As record collectors and enthusiasts, we live in a time where anything and everything is being excavated with little regards to quality. Week to week, reissues of the past are just as much a staple as releases of new music, so it’s quite hard to sift the gems from those piles upon piles of platters from our past. That’s especially true of punk. When punk broke, in every city from Liverpool to Omaha, a scene emerged and, as evidenced by the endless Killed by Death and Messthetics compilations, every snotty teen outfit reveling in punk seemed to make at least one record. The reality is only a quarter of it is worth hearing again, let alone digging up and repressing. Fortunately enough, a guy like Harry Howes exists, and with his new label, Last Laugh (his first being the excellent Almost Ready Records), you can see in every detail that Howes revives the punk single as a labor of love as opposed to the ubiquitous cash grab to which so many collector scum fall victim. Howes is well-versed in this art and knows a punk band needing a complete reassessment when he hears one. Two of Last Laugh’s latest and finest releases display his thoughtful ear. Though both the bands here were heavily influenced by what they were hearing from the Ramones, they were also reinventing that template into intriguing and, in the case of the Normals, unheard designs.

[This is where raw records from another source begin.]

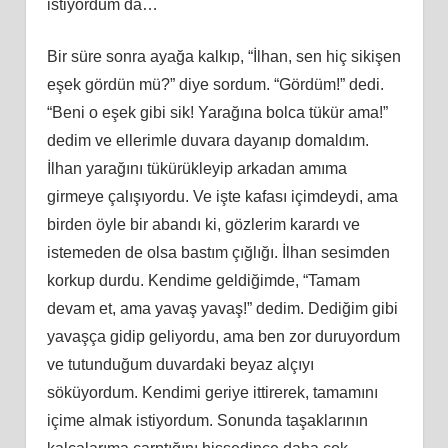
istiyordum da…
Bir süre sonra ayağa kalkıp, “İlhan, sen hiç sikişen
eşek gördün mü?” diye sordum. “Gördüm!” dedi.
“Beni o eşek gibi sik! Yarağına bolca tükür ama!”
dedim ve ellerimle duvara dayanıp domaldım.
İlhan yarağını tükürükleyip arkadan amıma
girmeye çalışıyordu. Ve işte kafası içimdeydi, ama
birden öyle bir abandı ki, gözlerim karardı ve
istemeden de olsa bastım çığlığı. İlhan sesimden
korkup durdu. Kendime geldiğimde, “Tamam
devam et, ama yavaş yavaş!” dedim. Dediğim gibi
yavaşça gidip geliyordu, ama ben zor duruyordum
ve tutunduğum duvardaki beyaz alçıyı
söküyordum. Kendimi geriye ittirerek, tamamını
içime almak istiyordum. Sonunda taşaklarının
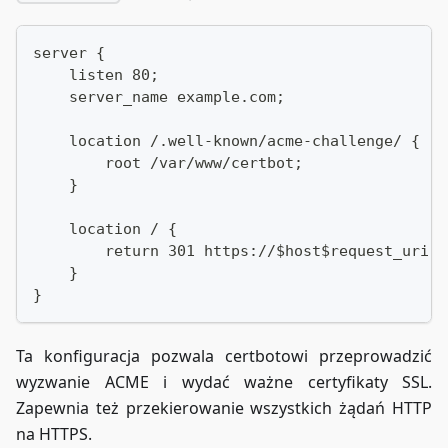
server {
    listen 80;
    server_name example.com;
    location /.well-known/acme-challenge/ {
        root /var/www/certbot;
    }
    location / {
        return 301 https://$host$request_uri;
    }
}
Ta konfiguracja pozwala certbotowi przeprowadzić
wyzwanie ACME i wydać ważne certyfikaty SSL.
Zapewnia też przekierowanie wszystkich żądań HTTP
na HTTPS.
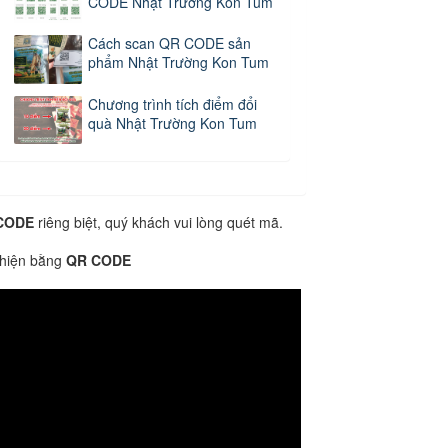
CODE Nhật Trường Kon Tum
Cách scan QR CODE sản
phẩm Nhật Trường Kon Tum
Chương trình tích điểm đổi
quà Nhật Trường Kon Tum
CODE
riêng biệt, quý khách vui lòng quét mã.
 hiện bằng
QR CODE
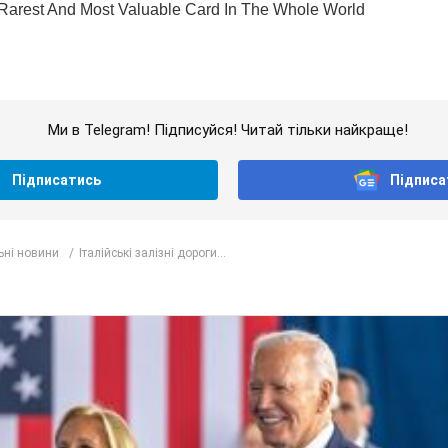
Ми в Telegram! Підписуйся! Читай тільки найкраще!
Підписатись
Підписа
ьні новини
Італійські залізні дороги...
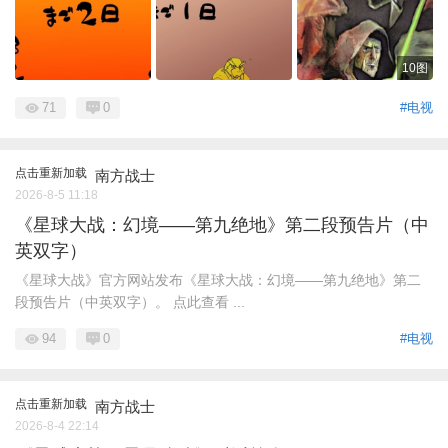
10图
71
0
#电视
点击重新加载
南方战士
2026-8-5 11:18
《星球大战：幻境——第九绝地》第二段预告片（中
英双字）
《星球大战》官方网站发布《星球大战：幻境——第九绝地》第二
段预告片（中英双字）。 点此查看 ...
94
0
#电视
点击重新加载
南方战士
2026-8-4 22:14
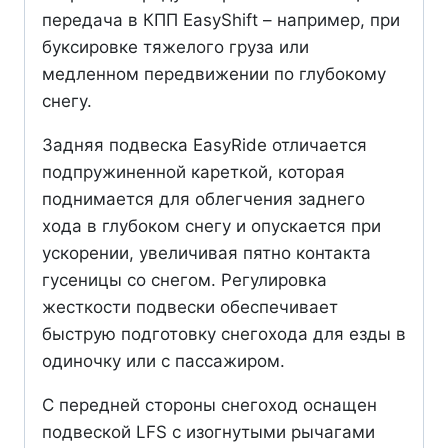
передача в КПП EasyShift – например, при
буксировке тяжелого груза или
медленном передвижении по глубокому
снегу.
Задняя подвеска EasyRide отличается
подпружиненной кареткой, которая
поднимается для облегчения заднего
хода в глубоком снегу и опускается при
ускорении, увеличивая пятно контакта
гусеницы со снегом. Регулировка
жесткости подвески обеспечивает
быструю подготовку снегохода для езды в
одиночку или с пассажиром.
С передней стороны снегоход оснащен
подвеской LFS с изогнутыми рычагами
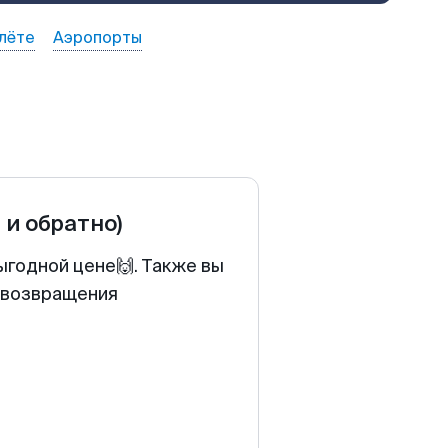
лёте
Аэропорты
 и обратно)
ыгодной цене🙌. Также вы
у возвращения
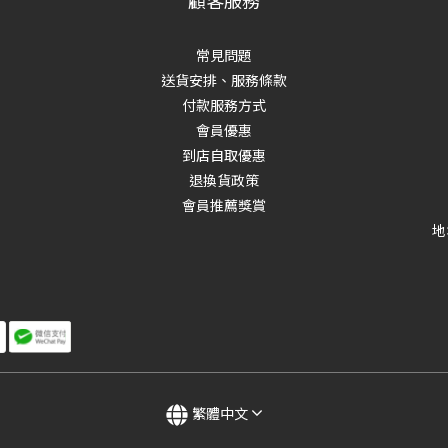
顧客服務
常見問題
送貨安排、服務條款
付款服務方式
會員優惠
到店自取優惠
退換貨政策
會員推薦獎賞
地
繁體中文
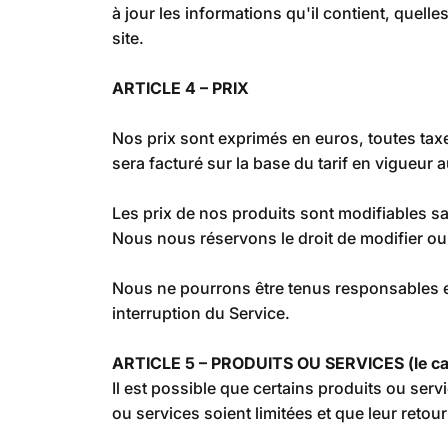
à jour les informations qu'il contient, quel
site.
ARTICLE 4 – PRIX
Nos prix sont exprimés en euros, toutes tax
sera facturé sur la base du tarif en vigueur
Les prix de nos produits sont modifiables s
Nous nous réservons le droit de modifier ou 
Nous ne pourrons être tenus responsables e
interruption du Service.
ARTICLE 5 – PRODUITS OU SERVICES (le ca
Il est possible que certains produits ou serv
ou services soient limitées et que leur retour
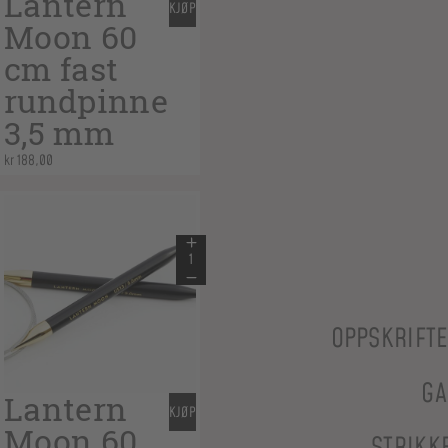
Lantern
KJØP
Moon 60
cm fast
rundpinne
3,5 mm
kr
188,00
OPPSKRIFT
GA
Lantern
KJØP
Moon 60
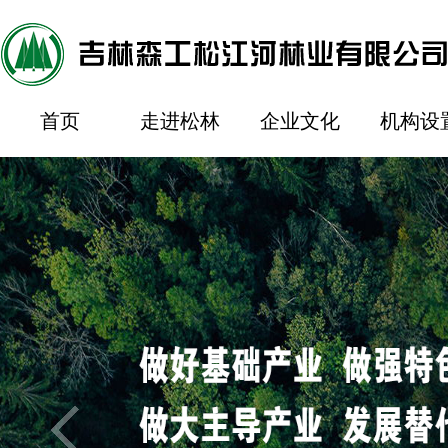
首页
走进松林
企业文化
机构设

Case in point towards Howes crusade, is the two-sided classic from Los Angeles quartet the Zeros. Though these songs, and most of the Zeros catalog, have been readily available throughout the ’90s and beyond from labels like Bomp and Restless, this single is the essence of the Zeros. One really doesn’t need much else other than “Main Street Brat” and “Handgrenade Heart” to see the influence (or perhaps disparate diversion) the Zeros had on punk. They were forever tagged the “Mexican Ramones,” but that claim is only half-truth. Sure the three-chord riffs here evoke those of Johnny, Joey and Dee Dee, but there’s something more sinister at work on these early Zeros recordings. They were originally known as the Main Street Brats, so this A-side is a theme song of sorts. Campy and obliged to the Ramones as the Zeros may be, their mixture of gritty realism and bored teenage kicks sounds ahead of its time. The visceral tandem of Javier Escovedo and Robert Lopez sends the song into a sonic knife fight down a once well-lit alley. The latter in particular wasn’t afraid to rip out a solo and prolong the damage where most bands of the time were on to the next song. It would even be fitting to compare them to the Germs, if only for the warped images that color the Zeros’ work. “Handgrenade Heart” boasts talk of melted sunglasses, stomachs pumped and Nazi tarts rejected, which effectively opposes the mostly fun-loving bop of the Ramones.

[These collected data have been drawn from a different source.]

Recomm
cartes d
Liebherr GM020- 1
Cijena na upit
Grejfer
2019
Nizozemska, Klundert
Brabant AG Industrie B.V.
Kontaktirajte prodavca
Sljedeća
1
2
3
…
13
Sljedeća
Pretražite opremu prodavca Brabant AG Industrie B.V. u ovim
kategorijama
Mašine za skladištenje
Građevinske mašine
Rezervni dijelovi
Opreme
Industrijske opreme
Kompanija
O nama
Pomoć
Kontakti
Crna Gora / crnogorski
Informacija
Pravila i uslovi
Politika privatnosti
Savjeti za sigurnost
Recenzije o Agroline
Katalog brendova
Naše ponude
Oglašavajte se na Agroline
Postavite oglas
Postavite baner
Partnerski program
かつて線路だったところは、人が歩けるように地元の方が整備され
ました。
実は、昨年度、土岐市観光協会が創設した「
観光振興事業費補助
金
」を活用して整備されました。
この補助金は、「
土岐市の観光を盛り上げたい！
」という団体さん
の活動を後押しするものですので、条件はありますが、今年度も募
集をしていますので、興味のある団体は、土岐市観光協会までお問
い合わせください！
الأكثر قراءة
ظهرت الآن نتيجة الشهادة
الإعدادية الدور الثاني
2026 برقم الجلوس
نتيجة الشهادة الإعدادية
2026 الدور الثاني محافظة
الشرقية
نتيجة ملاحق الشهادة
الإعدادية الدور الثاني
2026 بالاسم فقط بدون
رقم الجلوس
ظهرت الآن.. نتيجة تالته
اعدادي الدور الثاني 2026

The golden ticket in Last Laugh’s initial push, though, has to be the slab from the Normals. In this secondcoming of the relatively unknown New Orleans punks (yes, they existed there as well), Last Laugh even went as far as using the original leftover 7-inch stampers to recreate the band’s first single. It’s pretty much what you got at one of their shows in ’78, only not from the hands of the now defunct local Electric Eye Records. For good reason, the Normals’ “Almost Ready” can now reside in the classic category, as there’s a futurist bend in the single regardless of the myriad influences that must have attracted the Normals to punk. For one, there’s a heavy British influence bypassing the Sex Pistols and headed parallel to the Subway Sect. Catchy and aggressive simultaneously, “Almost Ready” is proto–new wave in the song’s nervousness and proto-thrash in its velocity. The combo is accented even more on the tightly wound sneer of “Hardcore” (a precursor to an entire different strand of punk ?), another anthem that surely incited a rumble or three. The wrench in the overt rawness of “Hardcore,” like the Zeros, comes in the Normals’ tendency to journey past the short-attention span of punk. Here, guitarist David Brenton sounds almost as if he was plucked by some struggling southern rock cover band from the region. On “Hardcore” his twanged additions add a surrealist quality to the average punk slash and burn. It will be very interesting to hear what the band could do on a larger format, as Last Laugh is slated to release the Normals’ unreleased LP soon. If these songs are any indication, all those “classic” punks we’ve heard since youth might want to make room on the totem pole.